Схимническая добродетель, не оцененная по достоинству ни Джоном Мильтоном, ни Джеком Пристли. Единственной наградой за нее являются старость и дряхлость. Карло всегда неодобрительно относился к монахиням. Он хотел, чтобы женщины посвятили себя этому миру, за который она призвала меня молиться, чтобы носили короткие юбки, были умелыми, не боялись насилия. Она когда-то говорила о том, что собирается поехать в Африку, но, в конце концов, осталась там же, где и была, вся эротическая энергия ушла в истерические видения, властный садизм, невозможную суровость; бесполезно истраченная жизнь. Но мне ли ее судить?

В довольно мрачном настроении я съел легкий ужин и пришел в великий исторический театр как раз вовремя. В афишах и программах значилось “In Prima Mondiale”[610] и стояли имена: Кампанати, Бевилаква, Ланудза, Чекетти, Фокки, Перлини, Нашимбени, Судасасси, Санкристофоро, Кастелли, Кастальди, Маньяно, Паутассо, Ронфана, Кристева, Вердильоне и другие наряду с экзотически одиноким Туми. Я стоял одиноко в нижнем фойе, наблюдая как богатый Милан красуется своими бриллиантами и животами. Никто меня здесь не знал. В баре я выпил коктейль с шампанским. Одинокий, мрачный, молящийся за весь мир. Прозвенел звонок и я полез наверх, на галерку, где было мое место. Моим соседом оказалась тонкая колонна, подпиравшая потолок. Позади меня женщина с пестрыми волосами уже напевала известные арии. Начало запаздывало на тридцать пять минут, но по итальянским меркам это было еще слишком мало. Зал был почти полон, и зрители продолжали прибывать даже тогда, когда начал меркнуть свет. Доменико с лысиной, освещенной огнями рампы, во фраке, но с отложным воротничком для удобства вошел и вразвалку направился к пульту, крепко, как оружие, сжимая в кулаке палочку. Ему сдержанно зааплодировали. Он окинул взором свой оркестр, в котором огромное место было отведено ударным, включая вибрафон и барабаны бонго; sonorita di Holliwood[611], ехидно заметил мой сосед. Зажглись огни рампы и лампы над пюпитрами. Доменико поднял палочку. Зазвучали пианиссимо приглушенные деревянные духовые и тромбоны, и дробь басового барабана. Затем последовали кварты гобоев и кларнетов в стиле Дебюсси. Занавес поднялся.

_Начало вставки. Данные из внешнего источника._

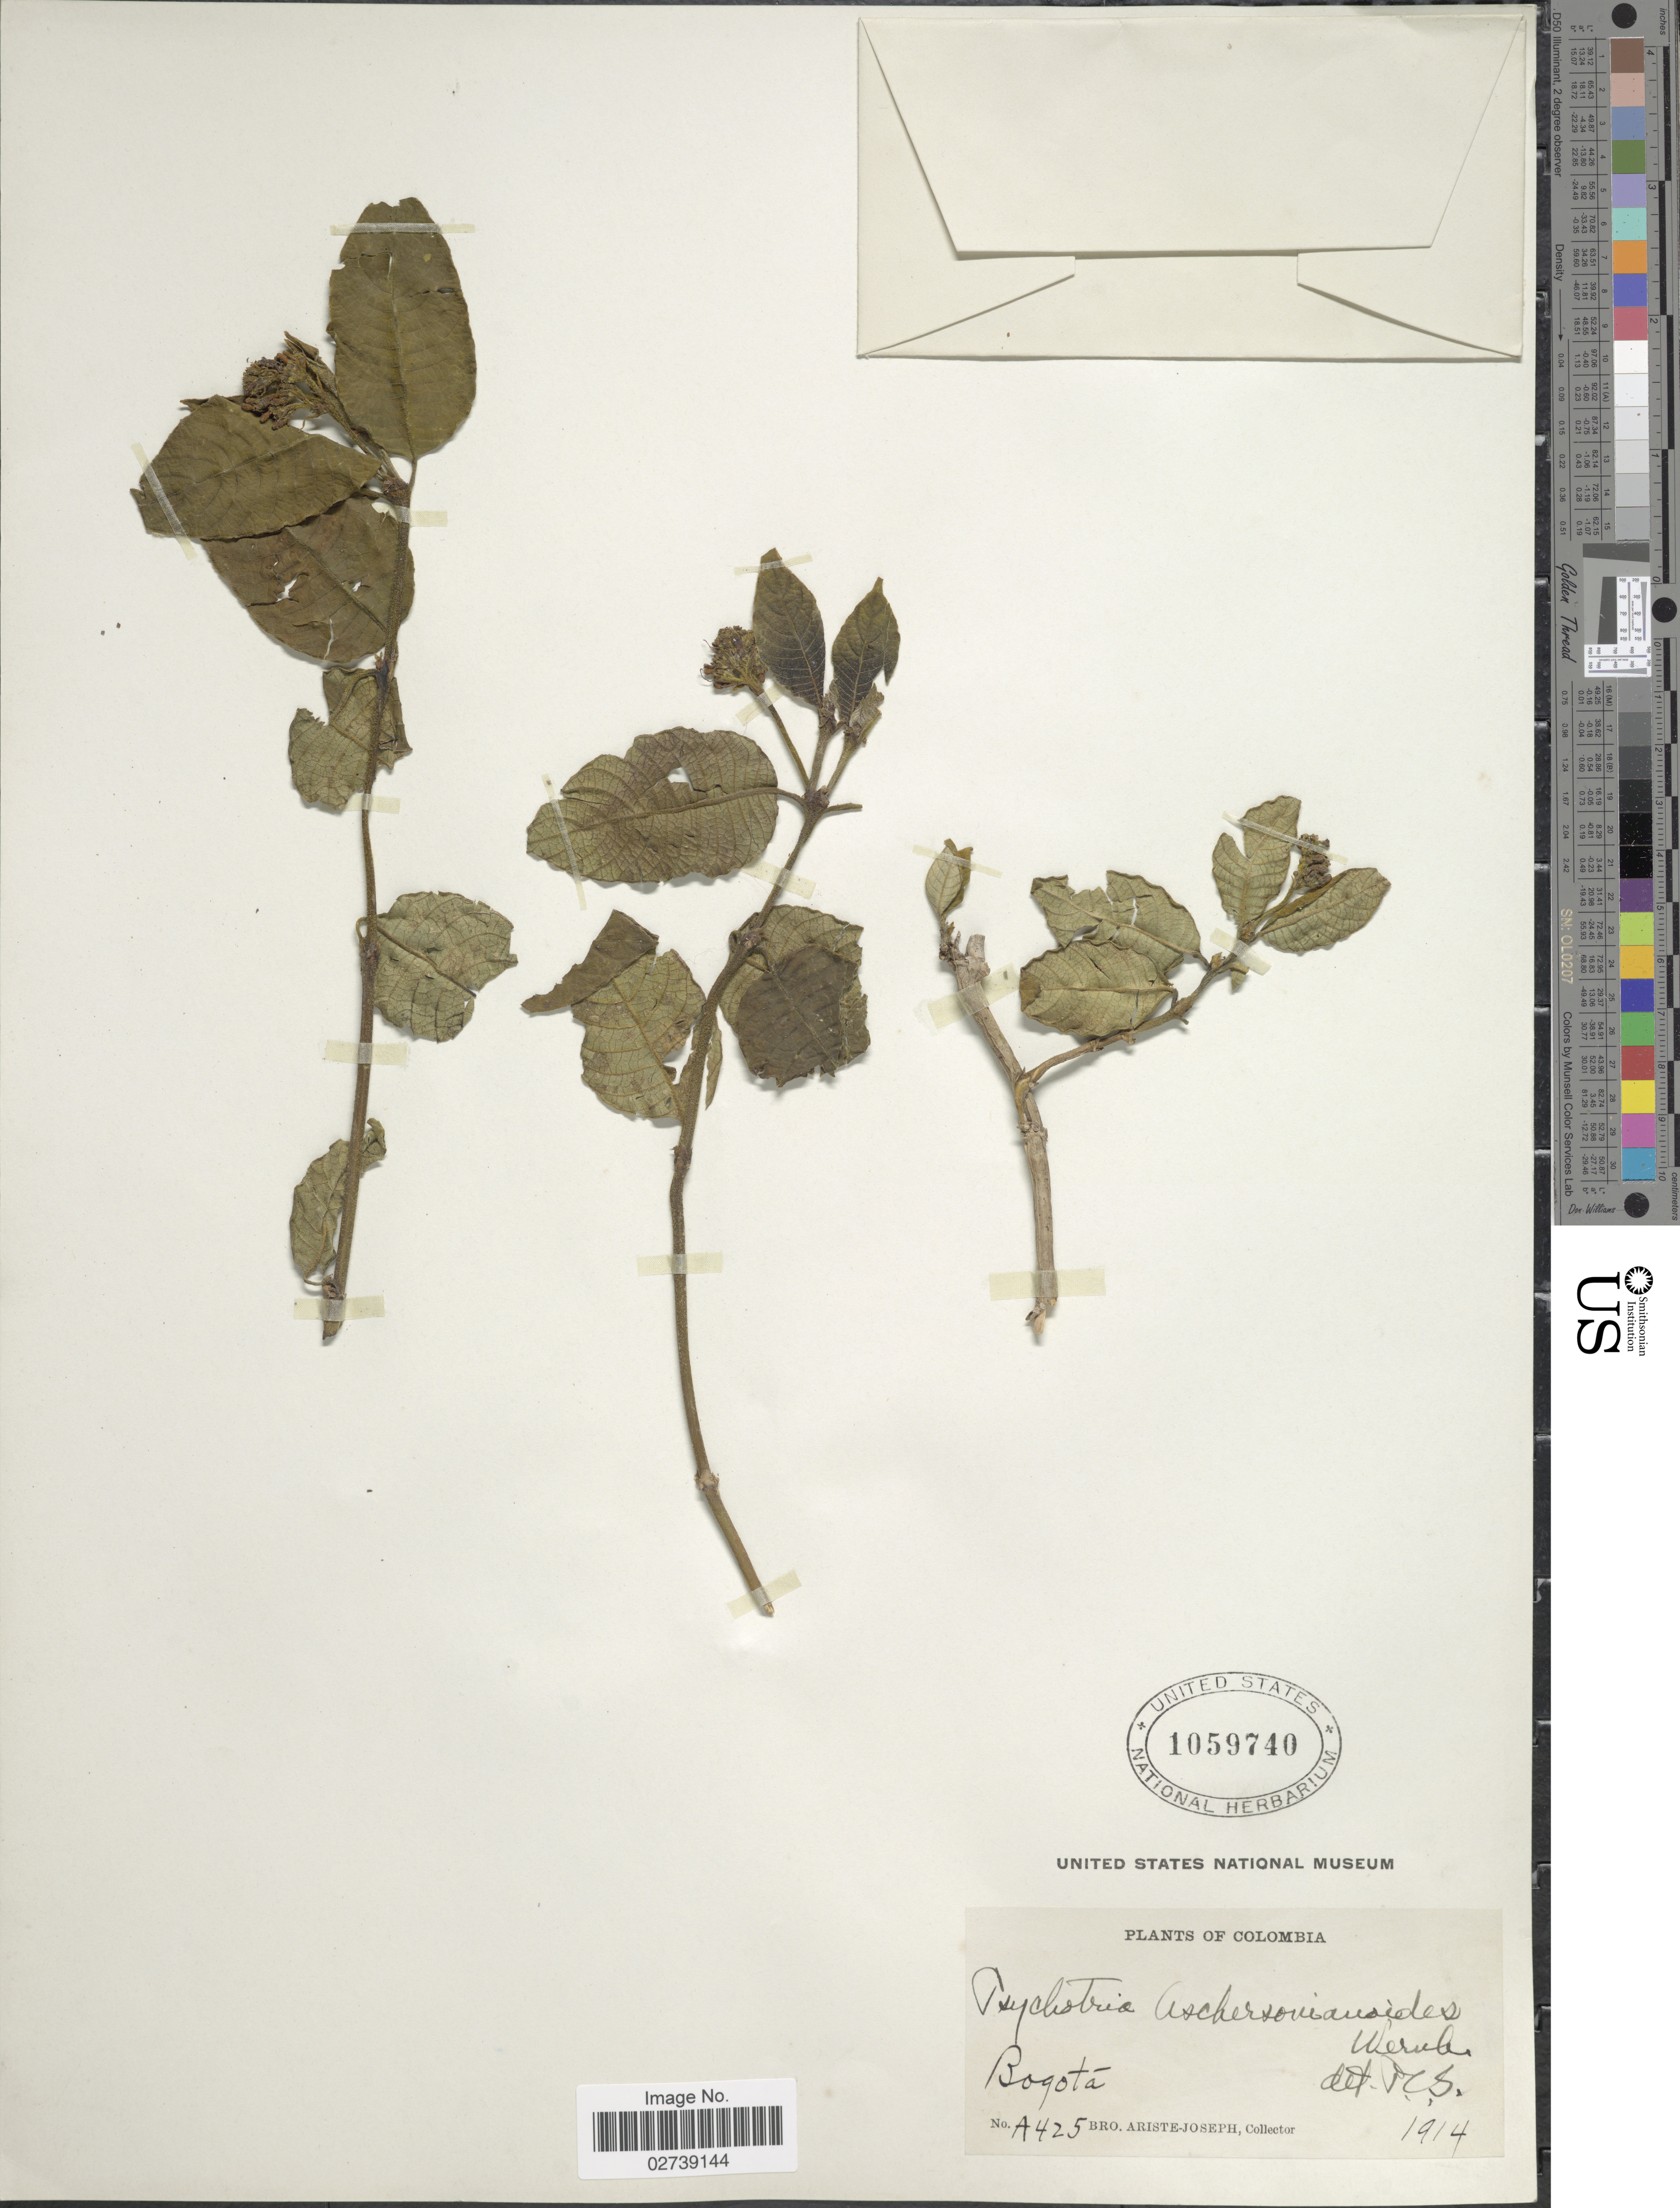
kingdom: Plantae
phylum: Tracheophyta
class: Magnoliopsida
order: Gentianales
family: Rubiaceae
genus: Palicourea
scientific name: Palicourea aschersonianoides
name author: Steyerm.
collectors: Bro. Ariste-Joseph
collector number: A425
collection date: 1914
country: Colombia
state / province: Bogota D.C.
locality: Bogota.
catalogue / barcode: US 1059740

Вердильоне, продюсер и художник, потрудился на славу. Сцена, изображавшая интерьер древней таверны, была далека от реализма: нам ведь собирались показать притчу. На сцену почти балетной походкой вышли три фигуры в рясах и клобуках. Их приветствовал жестом толстый хозяин трактира, которого медные духовые в оркестре обозначили как злодея. Они сели за стол, плоскость, на которой были нарисованы доски для резанья хлеба, причем нарисованы как на примитивных холстах, еще до изобретения перспективы. Стилизованными движениями все трое были сражены, а их кошельки с серебром отняты женой хозяина. Ни слова пока не было спето. Затем на сцену выкатили бочку для засаливания. Три трупа уволокли за кулисы, причем заметно было, как они помогали волокущим их отволакивать. Музыка Доменико попыталась отобразить процесс засаливания. В зале почувствовалось удивление: это ведь не опера, а Мики-маус. Свет прожекторов на несколько секунд сосредоточился на трех засоленных в клобуках, со склоненными головами, со скрещенными на груди руками. Тройной удар китайского гонга сменился деревянными духовыми, играющими лейтмотив. Свет сосредоточился на вышедшем на сцену Николае одетом странником и с посохом в руке. Это был Марио Чекетти: его приветствовали аплодисментами, для чего оркестр сделал паузу. Началось пение. Николай хотел, чтобы ему подали мяса. Курятину? Нет. Говядину? Нет. Телятину? Нет. Ему хотелось бы мяса вон из той бочки для солений, он был уверен, что она вон за той занавесью. Он отдернул эту занавесь. Он сделал благословляющий жест и глазам зрителей предстали три трупа в клобуках. Хозяин трактира и его жена в страхе пали на колени. Скрытые за кулисами хоры запели в антифонии “Алилуйя”, пока творилось чудо реанимации. Трио мужских голосов: Николая и двух реанимированных, стоявших по бокам. А посредине, разумеется, стояла Джулия Кристева, колоратурное сопрано, известная как самая роскошная оперная Саломея. Но время для разоблачения ее пола и роли еще не пришло.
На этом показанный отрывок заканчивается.